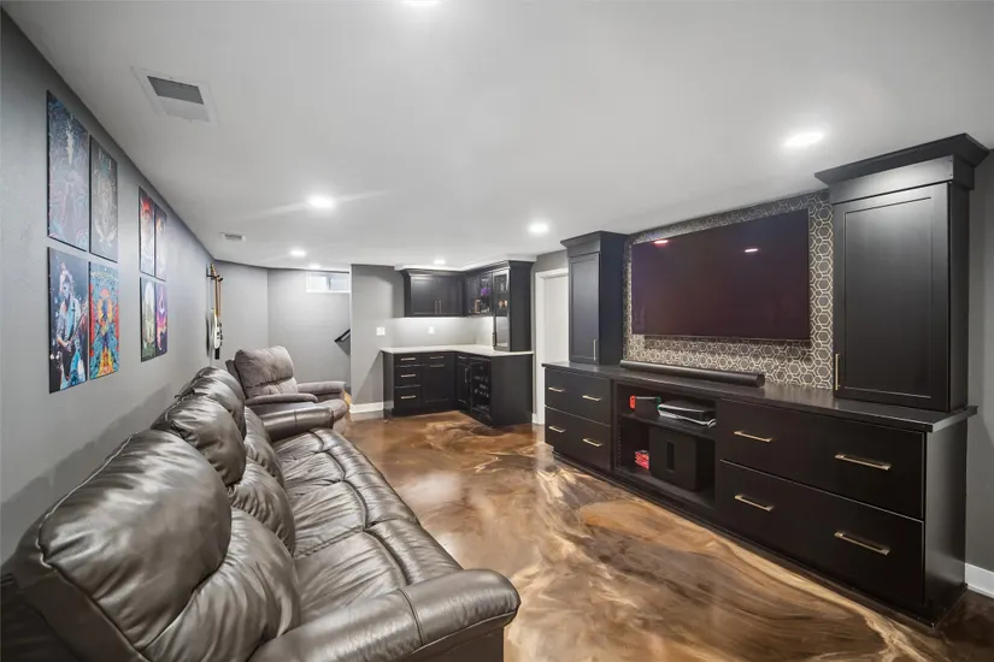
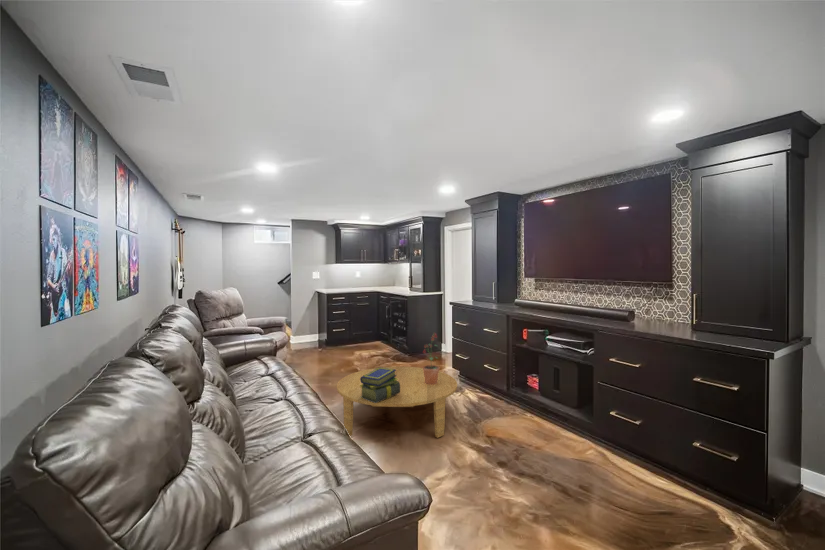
+ coffee table [336,366,458,439]
+ stack of books [360,366,400,403]
+ potted plant [422,332,440,385]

* * *

__Problem to solve__. Repeat every line of the data above exactly, but drop the pictures.

__Written response__.
+ coffee table [336,366,458,439]
+ stack of books [360,366,400,403]
+ potted plant [422,332,440,385]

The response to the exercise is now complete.